Records to use
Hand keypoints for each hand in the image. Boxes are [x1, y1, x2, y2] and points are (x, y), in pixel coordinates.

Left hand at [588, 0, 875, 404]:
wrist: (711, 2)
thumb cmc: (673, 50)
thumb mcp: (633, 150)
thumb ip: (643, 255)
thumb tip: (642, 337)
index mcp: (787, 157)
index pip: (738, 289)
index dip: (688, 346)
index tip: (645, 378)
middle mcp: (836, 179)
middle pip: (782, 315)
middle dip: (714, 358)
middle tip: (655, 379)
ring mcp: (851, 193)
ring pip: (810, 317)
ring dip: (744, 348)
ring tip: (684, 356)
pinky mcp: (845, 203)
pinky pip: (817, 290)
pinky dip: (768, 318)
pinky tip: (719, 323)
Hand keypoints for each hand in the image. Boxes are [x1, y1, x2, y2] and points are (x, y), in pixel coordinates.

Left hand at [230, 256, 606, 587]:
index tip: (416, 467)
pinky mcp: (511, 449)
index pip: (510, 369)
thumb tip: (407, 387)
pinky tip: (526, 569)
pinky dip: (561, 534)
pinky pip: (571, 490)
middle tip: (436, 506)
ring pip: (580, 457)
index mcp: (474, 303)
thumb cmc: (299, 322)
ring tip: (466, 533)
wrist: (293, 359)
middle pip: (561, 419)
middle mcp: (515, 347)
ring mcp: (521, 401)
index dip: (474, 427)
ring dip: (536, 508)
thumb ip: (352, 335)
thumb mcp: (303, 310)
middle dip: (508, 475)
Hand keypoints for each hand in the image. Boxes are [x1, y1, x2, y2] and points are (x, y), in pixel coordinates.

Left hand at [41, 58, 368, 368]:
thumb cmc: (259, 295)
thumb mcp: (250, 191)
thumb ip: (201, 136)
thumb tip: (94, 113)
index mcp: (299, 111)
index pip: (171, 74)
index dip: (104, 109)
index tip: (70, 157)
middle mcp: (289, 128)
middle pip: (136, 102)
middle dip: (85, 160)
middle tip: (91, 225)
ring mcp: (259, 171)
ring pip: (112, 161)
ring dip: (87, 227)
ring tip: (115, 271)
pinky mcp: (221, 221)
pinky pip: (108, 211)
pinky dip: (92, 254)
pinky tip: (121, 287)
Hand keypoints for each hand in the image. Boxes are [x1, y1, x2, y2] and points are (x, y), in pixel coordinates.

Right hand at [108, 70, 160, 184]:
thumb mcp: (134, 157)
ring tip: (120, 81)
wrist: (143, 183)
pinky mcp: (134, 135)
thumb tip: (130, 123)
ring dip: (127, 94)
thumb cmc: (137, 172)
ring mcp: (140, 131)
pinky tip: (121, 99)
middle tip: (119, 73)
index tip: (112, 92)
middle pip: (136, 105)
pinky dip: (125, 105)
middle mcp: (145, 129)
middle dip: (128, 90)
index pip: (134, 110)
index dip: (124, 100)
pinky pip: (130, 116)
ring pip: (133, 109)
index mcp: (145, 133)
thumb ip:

What to work on
Copy all of the data exactly. Skip nothing.

Exercise answer
Hand keypoints for each hand in the image. Boxes are [x1, y1, x2, y2] and points are (x, y), in pixel coordinates.

Left hand at [588, 0, 875, 404]:
wrist: (711, 2)
thumb cmc: (673, 50)
thumb mcp: (633, 150)
thumb ip: (643, 255)
thumb tip: (642, 337)
index mcp: (787, 157)
index pip: (738, 289)
index dip: (688, 346)
index tip: (645, 378)
middle mcp: (836, 179)
middle pip: (782, 315)
middle dip: (714, 358)
middle tip: (655, 379)
ring mcp: (851, 193)
ring pip: (810, 317)
ring dip: (744, 348)
ring tip: (684, 356)
pinky mcp: (845, 203)
pinky pip: (817, 290)
pinky dip: (768, 318)
pinky tip: (719, 323)
Hand keypoints for each hand in the image. Boxes are [x1, y1, x2, y2] and points are (x, y), in pixel coordinates.

Left hand at [230, 256, 606, 587]:
index tip: (416, 467)
pinky mcp: (511, 449)
index pip: (510, 369)
thumb tip: (407, 387)
pinky tip: (526, 569)
pinky dip: (561, 534)
pinky pip: (571, 490)
middle tip: (436, 506)
ring pip: (580, 457)
index mcp: (474, 303)
thumb cmc: (299, 322)
ring tip: (466, 533)
wrist: (293, 359)
middle pip: (561, 419)
middle mcp: (515, 347)
ring mcp: (521, 401)
index dip: (474, 427)
ring dip: (536, 508)
thumb ip: (352, 335)
thumb mcp: (303, 310)
middle dip: (508, 475)
Hand keypoints for each hand in the image. Boxes are [x1, y1, x2, y2] and points are (x, y), in pixel coordinates.

Left hand at [41, 58, 368, 368]:
thumb cmc: (259, 295)
thumb mcp: (250, 191)
thumb ip: (201, 136)
thumb tip: (94, 113)
index mcp: (299, 111)
index pip: (171, 74)
index dip: (104, 109)
index tip: (70, 157)
middle mcp: (289, 128)
middle pip: (136, 102)
middle dip: (85, 160)
middle tip: (91, 225)
ring mcp: (259, 171)
ring pip: (112, 161)
ring dip: (87, 227)
ring tip: (115, 271)
pinky mcp: (221, 221)
pinky pip: (108, 211)
pinky dip: (92, 254)
pinky tip: (121, 287)
Hand keypoints for each hand in the image. Boxes are [x1, y1, x2, y2] and points are (x, y), in pixel coordinates.

Right hand at [108, 70, 160, 184]:
thumb mcp: (134, 157)
ring tip: (120, 81)
wrist: (143, 183)
pinky mcp: (134, 135)
thumb tip: (130, 123)
ring dip: (127, 94)
thumb cmc: (137, 172)
ring mcp: (140, 131)
pinky tip: (121, 99)
middle tip: (119, 73)
index tip: (112, 92)
middle pip: (136, 105)
pinky dip: (125, 105)
middle mcp: (145, 129)
middle dip: (128, 90)
index pip: (134, 110)
index dip: (124, 100)
pinky pip: (130, 116)
ring pip: (133, 109)
index mcp: (145, 133)
thumb ip:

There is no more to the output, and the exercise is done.